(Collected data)
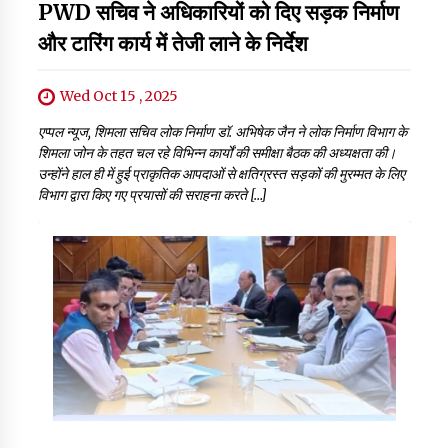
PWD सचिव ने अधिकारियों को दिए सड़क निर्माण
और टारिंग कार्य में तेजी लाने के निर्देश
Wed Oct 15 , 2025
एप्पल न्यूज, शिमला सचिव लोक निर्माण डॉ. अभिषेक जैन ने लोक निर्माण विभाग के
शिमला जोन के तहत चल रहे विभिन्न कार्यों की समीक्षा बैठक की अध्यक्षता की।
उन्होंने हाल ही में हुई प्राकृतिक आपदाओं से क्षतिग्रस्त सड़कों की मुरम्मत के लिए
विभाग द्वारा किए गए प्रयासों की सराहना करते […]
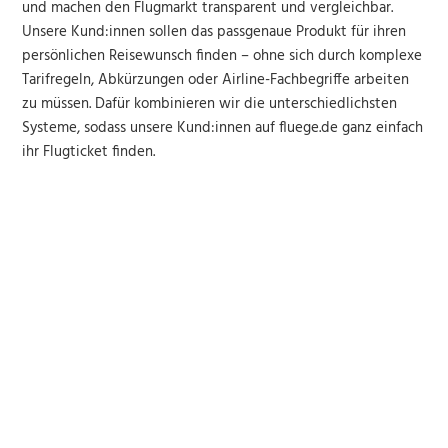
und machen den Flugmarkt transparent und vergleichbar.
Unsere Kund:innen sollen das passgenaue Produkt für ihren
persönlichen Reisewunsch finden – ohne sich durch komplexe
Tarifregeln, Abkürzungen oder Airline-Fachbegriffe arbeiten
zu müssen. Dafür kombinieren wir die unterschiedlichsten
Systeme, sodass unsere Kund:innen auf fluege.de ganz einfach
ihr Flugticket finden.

| TASK PROMPT |
Without including the pictures, copy all of the data exactly.

| TASK OUTPUT |
PWD सचिव ने अधिकारियों को दिए सड़क निर्माण
और टारिंग कार्य में तेजी लाने के निर्देश
Wed Oct 15 , 2025
एप्पल न्यूज, शिमला सचिव लोक निर्माण डॉ. अभिषेक जैन ने लोक निर्माण विभाग के
शिमला जोन के तहत चल रहे विभिन्न कार्यों की समीक्षा बैठक की अध्यक्षता की।
उन्होंने हाल ही में हुई प्राकृतिक आपदाओं से क्षतिग्रस्त सड़कों की मुरम्मत के लिए
विभाग द्वारा किए गए प्रयासों की सराहना करते […]
und machen den Flugmarkt transparent und vergleichbar.
Unsere Kund:innen sollen das passgenaue Produkt für ihren
persönlichen Reisewunsch finden – ohne sich durch komplexe
Tarifregeln, Abkürzungen oder Airline-Fachbegriffe arbeiten
zu müssen. Dafür kombinieren wir die unterschiedlichsten
Systeme, sodass unsere Kund:innen auf fluege.de ganz einfach
ihr Flugticket finden.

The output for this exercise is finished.